*ASSIGNMENT*
I need the lines below from the one with "(IHC) histopathology image" down to the one with "image of squamous" reproduced exactly, both ends included, and nothing else.

*** Opening of INFORMATION PROVIDED ***

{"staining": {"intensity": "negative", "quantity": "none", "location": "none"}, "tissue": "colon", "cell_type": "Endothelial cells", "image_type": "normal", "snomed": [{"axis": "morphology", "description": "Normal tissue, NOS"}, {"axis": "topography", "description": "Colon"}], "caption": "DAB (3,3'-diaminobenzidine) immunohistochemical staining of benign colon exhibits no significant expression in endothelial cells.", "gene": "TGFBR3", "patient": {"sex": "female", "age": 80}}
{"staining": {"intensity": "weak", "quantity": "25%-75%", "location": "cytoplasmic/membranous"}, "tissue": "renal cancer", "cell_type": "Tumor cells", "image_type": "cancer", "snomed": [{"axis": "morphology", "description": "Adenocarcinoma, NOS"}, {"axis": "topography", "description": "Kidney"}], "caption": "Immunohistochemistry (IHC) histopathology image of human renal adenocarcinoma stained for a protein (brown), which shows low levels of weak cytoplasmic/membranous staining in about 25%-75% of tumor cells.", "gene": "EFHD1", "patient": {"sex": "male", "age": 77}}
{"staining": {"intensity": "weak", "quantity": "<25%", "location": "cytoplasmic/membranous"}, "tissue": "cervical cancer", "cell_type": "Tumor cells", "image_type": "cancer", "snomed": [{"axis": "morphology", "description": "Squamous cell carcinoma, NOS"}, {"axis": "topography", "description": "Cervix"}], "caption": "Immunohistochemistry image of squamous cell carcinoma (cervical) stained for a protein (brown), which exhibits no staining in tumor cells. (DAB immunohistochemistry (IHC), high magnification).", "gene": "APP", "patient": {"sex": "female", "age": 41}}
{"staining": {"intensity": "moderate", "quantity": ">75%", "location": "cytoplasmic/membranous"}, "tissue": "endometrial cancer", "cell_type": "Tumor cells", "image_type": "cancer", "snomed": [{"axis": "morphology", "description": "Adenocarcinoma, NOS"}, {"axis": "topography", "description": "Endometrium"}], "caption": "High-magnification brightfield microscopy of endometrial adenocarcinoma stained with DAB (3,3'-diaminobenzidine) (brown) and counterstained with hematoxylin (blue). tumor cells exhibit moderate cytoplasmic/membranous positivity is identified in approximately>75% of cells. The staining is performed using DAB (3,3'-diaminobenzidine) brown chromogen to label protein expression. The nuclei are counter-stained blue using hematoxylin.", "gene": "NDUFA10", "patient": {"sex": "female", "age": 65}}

*** Close of INFORMATION PROVIDED ***

*WRITTEN REPLY*
{"staining": {"intensity": "weak", "quantity": "25%-75%", "location": "cytoplasmic/membranous"}, "tissue": "renal cancer", "cell_type": "Tumor cells", "image_type": "cancer", "snomed": [{"axis": "morphology", "description": "Adenocarcinoma, NOS"}, {"axis": "topography", "description": "Kidney"}], "caption": "Immunohistochemistry (IHC) histopathology image of human renal adenocarcinoma stained for a protein (brown), which shows low levels of weak cytoplasmic/membranous staining in about 25%-75% of tumor cells.", "gene": "EFHD1", "patient": {"sex": "male", "age": 77}}
{"staining": {"intensity": "weak", "quantity": "<25%", "location": "cytoplasmic/membranous"}, "tissue": "cervical cancer", "cell_type": "Tumor cells", "image_type": "cancer", "snomed": [{"axis": "morphology", "description": "Squamous cell carcinoma, NOS"}, {"axis": "topography", "description": "Cervix"}], "caption": "Immunohistochemistry image of squamous cell carcinoma (cervical) stained for a protein (brown), which exhibits no staining in tumor cells. (DAB immunohistochemistry (IHC), high magnification).", "gene": "APP", "patient": {"sex": "female", "age": 41}}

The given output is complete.